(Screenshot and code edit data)
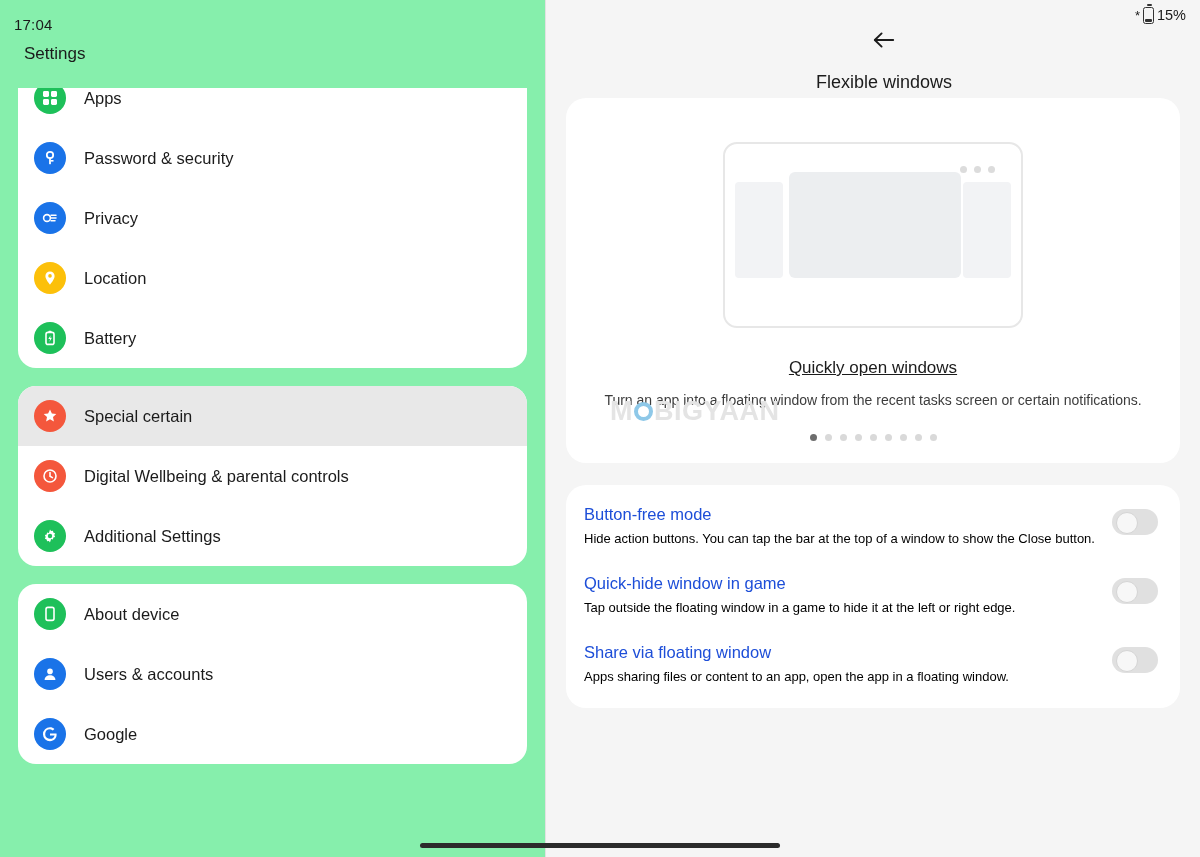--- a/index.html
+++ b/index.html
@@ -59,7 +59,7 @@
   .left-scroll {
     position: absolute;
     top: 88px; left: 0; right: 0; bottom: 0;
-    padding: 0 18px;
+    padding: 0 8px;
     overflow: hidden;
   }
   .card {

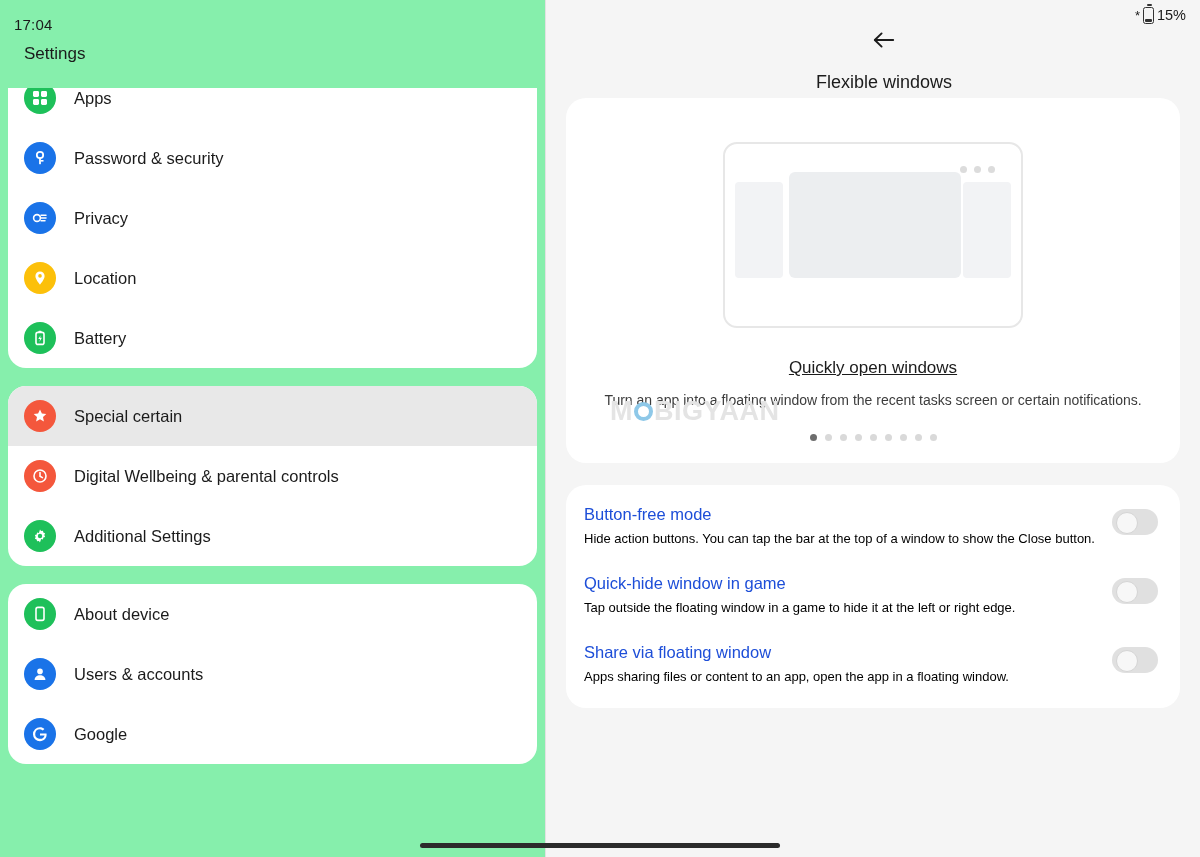--- a/index.html
+++ b/index.html
@@ -176,7 +176,7 @@
   }
   .setting-text { flex: 1; }
   .setting-title { font-size: 16.5px; color: #1d4ed8; }
-  .setting-desc { font-size: 13px; color: #000000; margin-top: 7px; line-height: 1.3; }
+  .setting-desc { font-size: 13px; color: #404040; margin-top: 7px; line-height: 1.3; }
   .toggle {
     flex: 0 0 46px;
     width: 46px; height: 26px; border-radius: 13px;

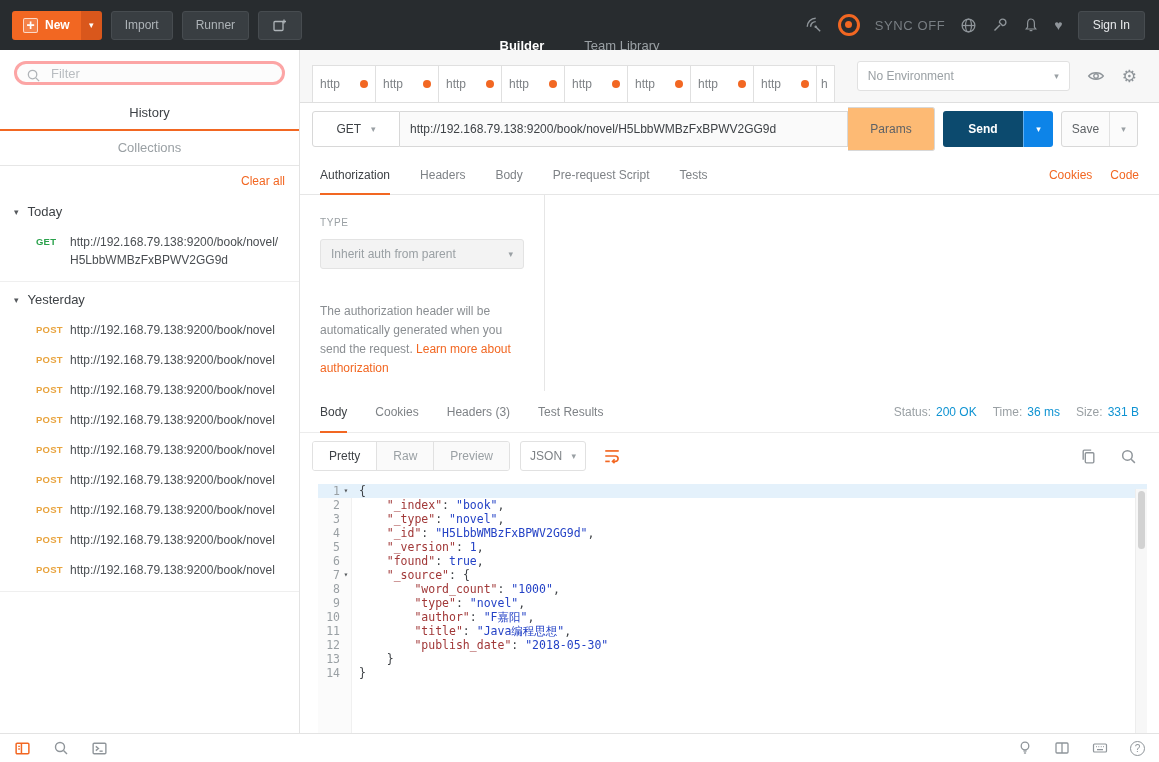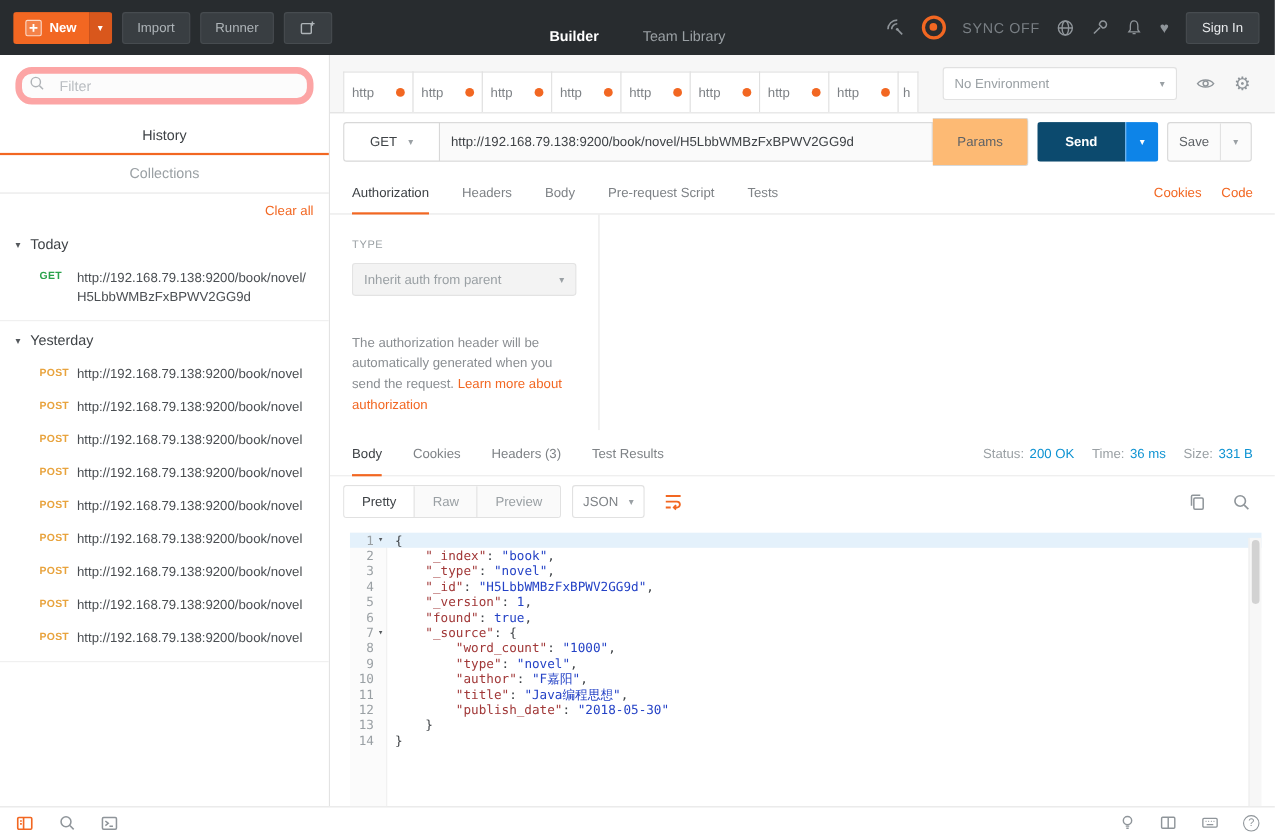--- a/index.html
+++ b/index.html
@@ -14,7 +14,7 @@
   .plus-glyph { font-size:14px; font-weight:bold; background:rgba(255,255,255,.18); border:1px solid rgba(255,255,255,.7); border-radius:2px; width:15px; height:15px; line-height:13px; text-align:center; }
   .btn-new-caret { background:#D9571C; color:#fff; width:21px; display:flex; align-items:center; justify-content:center; font-size:9px; }
   .btn-dark { height:29px; background:#393E42; border:1px solid #474C50; border-radius:3px; color:#AEB4B8; font-size:12px; padding:0 13px; display:flex; align-items:center; margin-left:9px; cursor:pointer; }
-  .nav-tabs { position:absolute; left:50%; transform:translateX(-50%); top:4px; height:56px; display:flex; }
+  .nav-tabs { position:absolute; left:50%; transform:translateX(-50%); top:17px; height:56px; display:flex; }
   .nav-tab { padding:0 20px; display:flex; align-items:center; font-size:13px; color:#9AA0A4; position:relative; cursor:pointer; }
   .nav-tab.active { color:#FFFFFF; font-weight:bold; }
   .nav-tab.active::after { content:""; position:absolute; left:12px; right:12px; bottom:0; height:3px; background:#F26722; }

• Exercise instructions: The lines above from the line with "padding: 0 8px;" through the line with "-14,7 +14,7 @@" are to be given again word for word, with no pictures among them.

• Task result:
+    padding: 0 8px;
     overflow: hidden;
   }
   .card {

--- a/index.html
+++ b/index.html
@@ -176,7 +176,7 @@
   }
   .setting-text { flex: 1; }
   .setting-title { font-size: 16.5px; color: #1d4ed8; }
-  .setting-desc { font-size: 13px; color: #000000; margin-top: 7px; line-height: 1.3; }
+  .setting-desc { font-size: 13px; color: #404040; margin-top: 7px; line-height: 1.3; }
   .toggle {
     flex: 0 0 46px;
     width: 46px; height: 26px; border-radius: 13px;

--- a/index.html
+++ b/index.html
@@ -14,7 +14,7 @@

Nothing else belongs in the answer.